In this scene, as it has been often the case in the film’s constantly artfully designed camerawork and cinematography, with a spectacular interplay of lights and shadows and the tension created by the positions of bodies or faces in the shot composition, this bond’s absolute reality is fully conveyed. And yet it remains somehow inarticulate: neither Charulata nor Amal dare to spell out clearly what they feel, or even cleverly suggest it, rather fumbling for words and hesitating to look at each other – out of respect for Bhupati, constrained by propriety and tradition, of course. Their deeper feelings have been in fact suggested all along through his customary frivolous ways, her surprisingly petulant outbursts, dreamy stares, listless attitudes, and a pair of embroidered slippers Charulata intends to offer him though they were made intended for her husband (the way these shoes are shot movingly emphasizes the changing fortunes of her heart).
Even the abrupt end of the affair is more a heartbreaking symbol than a dramatic, confrontational (and thus expected) incident. Amal is shot writing a letter explaining he must go, with the face, looks and gestures of the actor signaling utter sadness but then he is shot walking away silently in a corridor in the dark of the night, captured by a remarkable long shot: this is over with less than a whisper, and certainly not a bang. This is the fitting end of a romance that has been powerfully subdued; it does not bloom in usual narrative terms but rather in a gorgeously oblique way, it is really a triumph of the unspoken, even as emotions racked the characters’ faces – it may a mute affair but its impact is nonetheless deep and shattering.

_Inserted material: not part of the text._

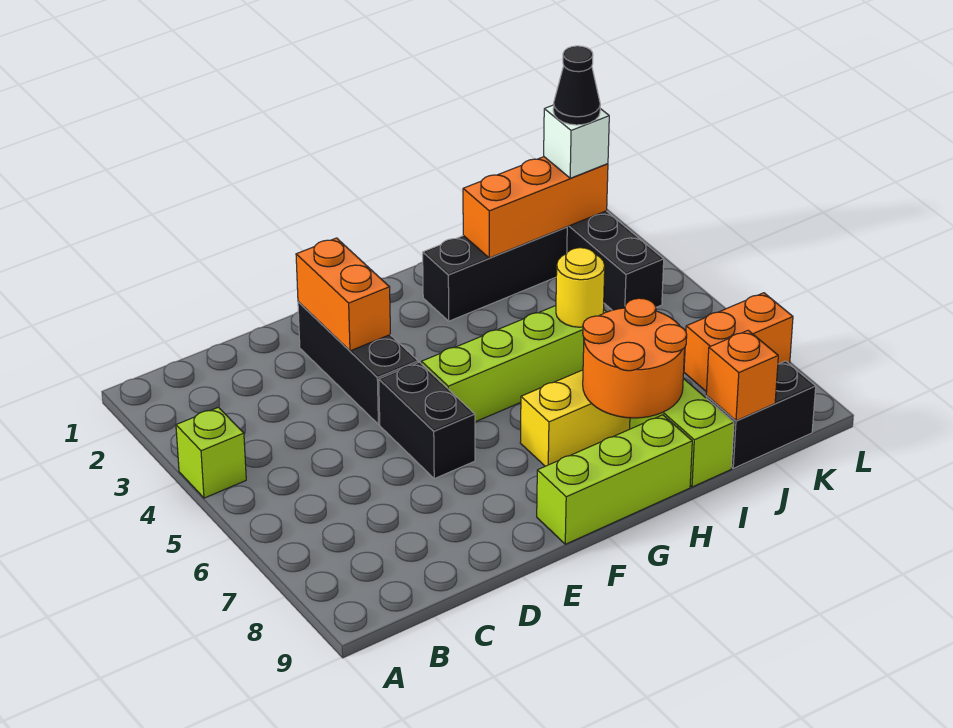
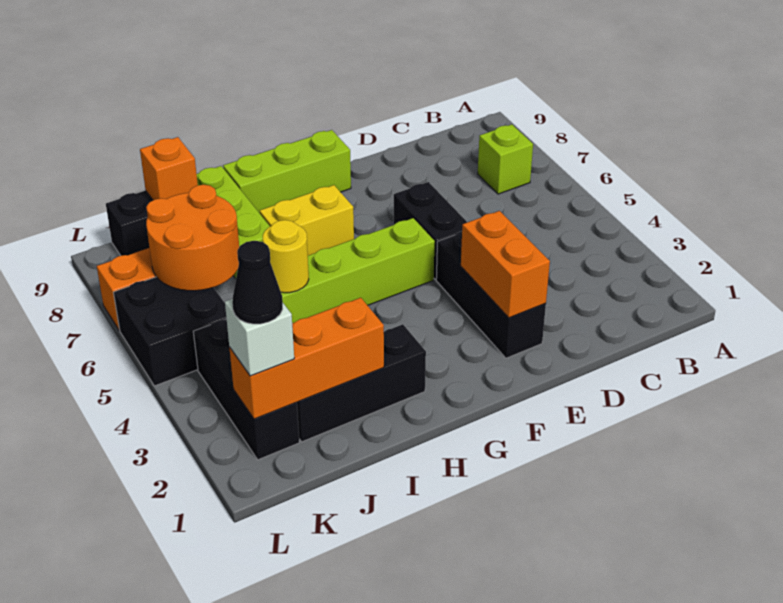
lime 1x1 brick [176,407,246,498] -> lime 1x1 brick moved to [478,124,533,194]
orange 2x2 round brick [583,298,687,418] -> orange 2x2 round brick moved to [146,185,239,291]
none -> black 2x2 brick [114,277,226,386]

The film lets this impact fully felt by taking Charulata’s viewpoint. From the first pictures onward, she is present in most scenes, often shot in dramatic lights or compositions (the camera relishes in moving swiftly or taking a bold, surprising angle), the camera intently focusing on her beautiful face, with a few POV shots letting the audience see the world through her cherished little pair of binoculars, in particular during that delicious afternoon in the garden, when she looks at Amal in a fresh way, but also pays a sad attention to a neighbor playing with a baby – a poignant reminder her married life is still childless, somehow unfulfilled.
“Charulata” is the detailed and elegant examination of a wonderful woman left alone in a corner of a magnificent house and at the fringe of a changing society (the scenes focusing on Bhupati capture the excitement among the Bengal elite about the possibility of changing India) but who becomes increasingly aware and proud of her sensibilities. Love and literature blend to help her assert her personality and her right to happiness and success – at the risk of breaking the nest she has conventionally built with Bhupati. “A broken nest” is actually the title of the short story written by Rabindranath Tagore that director Satyajit Ray is adapting here. He ends his film with a brief series of still images that underlines the harrowing situation Charulata and Bhupati must deal with. Time has stopped and fate is yet to take shape – but whether the wife and husband relation can be mended remains unclear; after all, despite her generosity, as she firmly extends her hand to her husband, Charulata is no longer the quiet wife who just embroiders things. She has found ways to be as independent and strong as her country reckons to become one day.